The Chicago area is known for its outstanding museums. But my boyfriend, Paul, and I actually went to one I’d never heard of, and I’ve lived here my whole, l-o-n-g life. We recently discovered The Lizzardo Museum of Lapidary Art in Oak Brook, Illinois. Lapidary relates to stone and gems and the craft involved in engraving, cutting and polishing.
The Lizzardo Museum displays more than 200 pieces of extraordinary jade and other hard stone carvings from around the world in addition to uncarved rocks that are naturally impressive. We spent the afternoon gazing at each piece, thoroughly intrigued with the mastery required to create such magnificent items and the stunning beauty of the large, uncut stones.
I loved the traditional jade green pieces but was surprised to learn jade can be found in other colors. Here is a carving of Guanyin, the Goddess of Mercy, in Jadeite Jade (early 20th century). Notice the lovely lilac, blue, and even gold shadings.
Here are others with such variations.
At the museum, you can find sculptures in other substances and stones, as well. Here are a couple of the ivory pieces on display. Some of these pieces have the delicacy of lace.

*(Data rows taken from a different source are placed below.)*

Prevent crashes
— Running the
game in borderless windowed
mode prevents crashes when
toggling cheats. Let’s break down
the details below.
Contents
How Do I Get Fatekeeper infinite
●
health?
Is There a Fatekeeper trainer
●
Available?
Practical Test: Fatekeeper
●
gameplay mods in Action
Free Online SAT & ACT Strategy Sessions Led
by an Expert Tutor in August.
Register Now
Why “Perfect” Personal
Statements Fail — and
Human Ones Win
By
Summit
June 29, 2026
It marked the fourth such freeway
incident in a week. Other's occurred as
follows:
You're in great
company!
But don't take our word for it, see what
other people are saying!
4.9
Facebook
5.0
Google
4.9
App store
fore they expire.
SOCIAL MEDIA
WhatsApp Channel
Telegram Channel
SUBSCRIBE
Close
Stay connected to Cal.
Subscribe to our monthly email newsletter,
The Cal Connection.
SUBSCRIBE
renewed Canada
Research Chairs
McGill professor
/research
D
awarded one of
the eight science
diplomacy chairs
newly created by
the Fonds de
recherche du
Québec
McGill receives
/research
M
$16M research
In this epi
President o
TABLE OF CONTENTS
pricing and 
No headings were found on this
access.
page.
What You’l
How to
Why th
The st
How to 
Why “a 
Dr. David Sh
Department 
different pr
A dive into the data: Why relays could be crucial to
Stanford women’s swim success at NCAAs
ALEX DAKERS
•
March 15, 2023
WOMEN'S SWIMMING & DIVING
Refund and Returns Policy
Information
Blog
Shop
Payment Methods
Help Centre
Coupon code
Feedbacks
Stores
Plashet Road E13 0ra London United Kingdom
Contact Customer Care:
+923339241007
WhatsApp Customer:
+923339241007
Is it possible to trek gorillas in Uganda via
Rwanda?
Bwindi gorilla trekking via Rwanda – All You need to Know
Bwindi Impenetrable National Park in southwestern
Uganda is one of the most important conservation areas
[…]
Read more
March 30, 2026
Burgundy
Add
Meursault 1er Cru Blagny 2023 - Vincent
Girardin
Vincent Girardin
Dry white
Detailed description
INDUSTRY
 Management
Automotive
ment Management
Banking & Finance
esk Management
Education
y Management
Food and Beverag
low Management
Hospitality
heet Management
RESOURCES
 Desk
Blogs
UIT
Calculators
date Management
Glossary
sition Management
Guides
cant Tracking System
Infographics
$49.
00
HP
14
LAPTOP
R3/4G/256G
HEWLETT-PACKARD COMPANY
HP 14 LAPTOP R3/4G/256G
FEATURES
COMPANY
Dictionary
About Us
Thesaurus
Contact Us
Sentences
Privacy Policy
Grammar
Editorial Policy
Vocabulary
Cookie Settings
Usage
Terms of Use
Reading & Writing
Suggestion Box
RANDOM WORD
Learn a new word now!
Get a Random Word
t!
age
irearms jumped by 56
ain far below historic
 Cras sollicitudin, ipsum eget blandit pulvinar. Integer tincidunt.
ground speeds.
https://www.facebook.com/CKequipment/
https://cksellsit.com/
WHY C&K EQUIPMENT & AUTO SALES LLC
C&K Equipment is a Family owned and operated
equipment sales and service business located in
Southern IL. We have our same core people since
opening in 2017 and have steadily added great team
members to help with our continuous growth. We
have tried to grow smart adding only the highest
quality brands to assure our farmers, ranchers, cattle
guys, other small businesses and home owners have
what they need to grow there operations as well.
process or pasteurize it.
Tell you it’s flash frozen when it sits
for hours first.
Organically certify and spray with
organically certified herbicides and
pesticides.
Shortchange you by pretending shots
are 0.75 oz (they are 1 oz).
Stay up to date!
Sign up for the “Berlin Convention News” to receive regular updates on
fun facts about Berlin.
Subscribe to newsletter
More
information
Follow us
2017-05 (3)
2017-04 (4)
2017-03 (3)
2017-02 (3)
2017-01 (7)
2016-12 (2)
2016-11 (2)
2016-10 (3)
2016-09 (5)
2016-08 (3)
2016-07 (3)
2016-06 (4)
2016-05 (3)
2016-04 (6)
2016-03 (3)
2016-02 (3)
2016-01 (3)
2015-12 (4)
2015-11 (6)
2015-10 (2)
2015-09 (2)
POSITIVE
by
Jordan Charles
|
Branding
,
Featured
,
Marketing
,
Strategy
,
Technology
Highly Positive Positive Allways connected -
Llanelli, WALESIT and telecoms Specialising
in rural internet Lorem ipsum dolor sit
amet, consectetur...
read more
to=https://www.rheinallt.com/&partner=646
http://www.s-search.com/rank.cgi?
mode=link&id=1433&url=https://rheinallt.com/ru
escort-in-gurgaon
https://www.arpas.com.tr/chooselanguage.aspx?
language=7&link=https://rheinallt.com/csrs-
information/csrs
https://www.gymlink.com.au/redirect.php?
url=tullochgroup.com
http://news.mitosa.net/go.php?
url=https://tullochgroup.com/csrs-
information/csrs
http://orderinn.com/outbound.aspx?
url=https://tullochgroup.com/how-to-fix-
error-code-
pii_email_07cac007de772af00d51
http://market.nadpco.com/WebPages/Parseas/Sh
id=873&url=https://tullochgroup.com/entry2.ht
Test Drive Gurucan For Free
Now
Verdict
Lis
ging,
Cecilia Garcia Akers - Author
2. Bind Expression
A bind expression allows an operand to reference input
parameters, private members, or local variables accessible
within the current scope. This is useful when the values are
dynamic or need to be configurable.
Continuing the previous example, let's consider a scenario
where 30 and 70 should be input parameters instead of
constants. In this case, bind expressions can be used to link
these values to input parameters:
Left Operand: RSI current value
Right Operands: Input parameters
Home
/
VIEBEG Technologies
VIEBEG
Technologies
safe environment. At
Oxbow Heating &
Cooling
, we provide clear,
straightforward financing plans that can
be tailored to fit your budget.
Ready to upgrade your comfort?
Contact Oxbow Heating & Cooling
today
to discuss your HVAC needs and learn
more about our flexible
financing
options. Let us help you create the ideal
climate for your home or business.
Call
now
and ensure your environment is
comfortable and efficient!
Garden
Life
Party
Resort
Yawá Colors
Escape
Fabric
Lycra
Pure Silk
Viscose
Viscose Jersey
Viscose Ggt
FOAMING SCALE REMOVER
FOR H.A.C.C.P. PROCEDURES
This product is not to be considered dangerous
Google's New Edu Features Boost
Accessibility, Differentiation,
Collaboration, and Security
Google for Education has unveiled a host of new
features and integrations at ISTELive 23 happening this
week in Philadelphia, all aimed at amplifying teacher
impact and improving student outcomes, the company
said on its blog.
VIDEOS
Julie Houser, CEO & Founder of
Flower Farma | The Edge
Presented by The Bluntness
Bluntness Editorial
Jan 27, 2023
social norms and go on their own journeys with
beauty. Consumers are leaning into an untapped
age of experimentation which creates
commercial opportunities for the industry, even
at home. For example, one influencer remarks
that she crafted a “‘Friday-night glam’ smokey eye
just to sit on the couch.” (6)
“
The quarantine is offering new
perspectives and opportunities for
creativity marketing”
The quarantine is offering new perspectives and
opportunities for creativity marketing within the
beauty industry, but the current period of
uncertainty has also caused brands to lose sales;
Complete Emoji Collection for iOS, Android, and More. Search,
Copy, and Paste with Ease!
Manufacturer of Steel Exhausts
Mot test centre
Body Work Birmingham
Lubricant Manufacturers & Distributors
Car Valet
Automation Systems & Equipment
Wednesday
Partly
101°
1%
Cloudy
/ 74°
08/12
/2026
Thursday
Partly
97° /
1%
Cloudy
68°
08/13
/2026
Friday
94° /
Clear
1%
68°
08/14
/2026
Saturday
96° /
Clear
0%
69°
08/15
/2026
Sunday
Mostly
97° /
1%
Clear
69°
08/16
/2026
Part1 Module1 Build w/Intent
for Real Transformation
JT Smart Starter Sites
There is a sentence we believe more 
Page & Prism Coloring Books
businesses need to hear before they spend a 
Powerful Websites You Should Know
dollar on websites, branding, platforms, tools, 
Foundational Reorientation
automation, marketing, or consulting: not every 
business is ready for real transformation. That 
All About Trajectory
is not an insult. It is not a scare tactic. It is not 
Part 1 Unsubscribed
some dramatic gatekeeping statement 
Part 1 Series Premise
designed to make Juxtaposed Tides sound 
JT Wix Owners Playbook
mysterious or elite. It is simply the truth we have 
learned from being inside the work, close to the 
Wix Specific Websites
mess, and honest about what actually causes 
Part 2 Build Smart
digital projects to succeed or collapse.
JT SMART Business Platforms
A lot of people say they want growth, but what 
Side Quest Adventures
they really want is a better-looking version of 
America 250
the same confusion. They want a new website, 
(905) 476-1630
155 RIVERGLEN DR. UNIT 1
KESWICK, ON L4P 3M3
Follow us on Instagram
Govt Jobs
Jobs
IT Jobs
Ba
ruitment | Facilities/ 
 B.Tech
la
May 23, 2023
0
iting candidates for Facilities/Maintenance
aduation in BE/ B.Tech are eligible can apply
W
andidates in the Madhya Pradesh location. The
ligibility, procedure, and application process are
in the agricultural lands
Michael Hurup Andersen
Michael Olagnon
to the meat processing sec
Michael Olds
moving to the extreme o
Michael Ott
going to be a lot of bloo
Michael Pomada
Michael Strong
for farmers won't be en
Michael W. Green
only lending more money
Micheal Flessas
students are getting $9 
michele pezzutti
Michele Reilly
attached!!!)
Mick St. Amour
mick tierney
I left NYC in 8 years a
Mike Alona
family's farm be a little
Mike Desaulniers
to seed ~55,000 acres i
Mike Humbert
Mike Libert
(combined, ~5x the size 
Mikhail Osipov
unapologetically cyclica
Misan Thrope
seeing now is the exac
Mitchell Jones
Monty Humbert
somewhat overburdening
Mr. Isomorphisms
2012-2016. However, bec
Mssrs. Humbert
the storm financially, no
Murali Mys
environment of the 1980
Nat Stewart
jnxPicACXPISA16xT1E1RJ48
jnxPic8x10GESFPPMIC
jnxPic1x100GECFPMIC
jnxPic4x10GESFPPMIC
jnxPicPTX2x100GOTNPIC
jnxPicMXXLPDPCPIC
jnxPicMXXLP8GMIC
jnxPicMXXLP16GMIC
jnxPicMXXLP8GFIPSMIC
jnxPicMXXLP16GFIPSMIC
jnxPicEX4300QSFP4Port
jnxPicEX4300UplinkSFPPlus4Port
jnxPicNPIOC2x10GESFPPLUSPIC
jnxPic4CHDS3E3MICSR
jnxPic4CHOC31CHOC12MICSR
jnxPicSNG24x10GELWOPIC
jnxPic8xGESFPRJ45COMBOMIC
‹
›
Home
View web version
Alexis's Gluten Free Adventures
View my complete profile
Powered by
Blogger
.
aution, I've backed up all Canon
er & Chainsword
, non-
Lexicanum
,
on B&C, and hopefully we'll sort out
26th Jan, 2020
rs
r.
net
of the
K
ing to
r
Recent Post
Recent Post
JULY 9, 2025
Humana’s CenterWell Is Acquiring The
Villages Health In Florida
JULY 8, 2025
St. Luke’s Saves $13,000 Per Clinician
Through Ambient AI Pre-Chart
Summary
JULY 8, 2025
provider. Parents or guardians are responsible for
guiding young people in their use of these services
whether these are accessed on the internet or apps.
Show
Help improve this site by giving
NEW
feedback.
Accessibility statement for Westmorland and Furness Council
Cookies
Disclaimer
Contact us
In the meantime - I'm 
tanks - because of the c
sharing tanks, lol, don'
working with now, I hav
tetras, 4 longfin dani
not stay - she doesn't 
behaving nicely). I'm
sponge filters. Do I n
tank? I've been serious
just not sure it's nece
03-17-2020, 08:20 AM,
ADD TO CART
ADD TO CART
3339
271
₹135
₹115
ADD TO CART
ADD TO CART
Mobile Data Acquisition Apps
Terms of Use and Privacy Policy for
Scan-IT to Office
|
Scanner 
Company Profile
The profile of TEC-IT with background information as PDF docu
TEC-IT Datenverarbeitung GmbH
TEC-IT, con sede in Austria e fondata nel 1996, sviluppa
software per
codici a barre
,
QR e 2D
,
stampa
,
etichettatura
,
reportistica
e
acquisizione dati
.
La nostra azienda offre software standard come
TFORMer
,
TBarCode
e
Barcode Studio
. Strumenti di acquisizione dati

This figure is made from rich, green malachite.
And this exquisite box consists of numerous elements including Malachite, Rhodochrosite, Gold in Quartz, Sugilite, Turquoise, Jade, Copper Ore, Lake Superior Agate, Datolite, and Opalized Palm Wood
The most massive carving at Lazzardo is the Altar of the Green Jade Pagoda, (Jade/Jadeite on Teakwood with Cloisonné, 1933, Designed by Chang Wen Ti, China). Carved from a nine-ton boulder from Myanmar, the altar consists of over 1,000 pieces of jade and took 150 skilled jade carvers more than ten years to complete. The masterpiece was donated to the Lizzardo Museum in 2018.
Other amazing works include the Florentine and Roman stone mosaics. No matter how closely I looked at these intricate pieces, I could not see the tiny stones. To me, it was if the scenes were painted.
Castle Lizzardo, an 18 K gold sculpture with diamond windows, is magical. The detail is extraordinary. The added stones appear as if the castle sets right into them.
Other pieces include this one titled, Mountain, which is carved from Lapis Lazuli (China),
The striation in the following vase comes from a stone called Blue John Fluorite. The vase sits on an Ashford Marble Base (late 20th century, England).
This lovely Madonna is carved from Rutilated Smokey Quartz (Germany) and leans with the flow of the stone.
And this Italian pitcher and German bird carving are made from Rock Crystal Quartz. I can’t imagine using such a spectacular and fragile pitcher.
I love the graceful movement of the Dancing Angel by Glenn Lehrer which is made from Drusy Agate with Silver on an Obsidian base (U.S.A.).
The museum also has dozens of cameos.
This one is part of a temporary exhibit of cameos based on the legendary tale of Faust.
And don’t miss the back of the museum where the unsculptured rock formations can be found.
Here is large piece of Fossilized Conifer Wood. The changes in the nature of the bark offers much to ponder.
The bright, lively Rhodochrosite is certainly eye-catching.
And check out these beauties – Rubies in Zoisite
Angel Wing Calcite
In addition, the museum features a wall of dioramas the children will enjoy. The miniatures in these scenes were carved from gemstones in Idar-Oberstein, Germany.
Mining is showing destruction of the rainforest and other natural habitats, so I believe it’s important to appreciate the carvings we have rather than gathering any more of precious stones. The Lizzardo Museum offers much to enjoy.
The Lizzardo Museum is located at 1220 Kensington Road, Oak Brook, Illinois, 60523. You can reach them at 630-833-1616 and find their website here.
Admission is reasonable and varies by age-adults $10; seniors $8; students, teens, and children aged 7-12 $5; and children 6 and under are free. Members of the Lizzadro Museum and active members of the Armed Forces are admitted free of charge on any day the Museum is open to the public.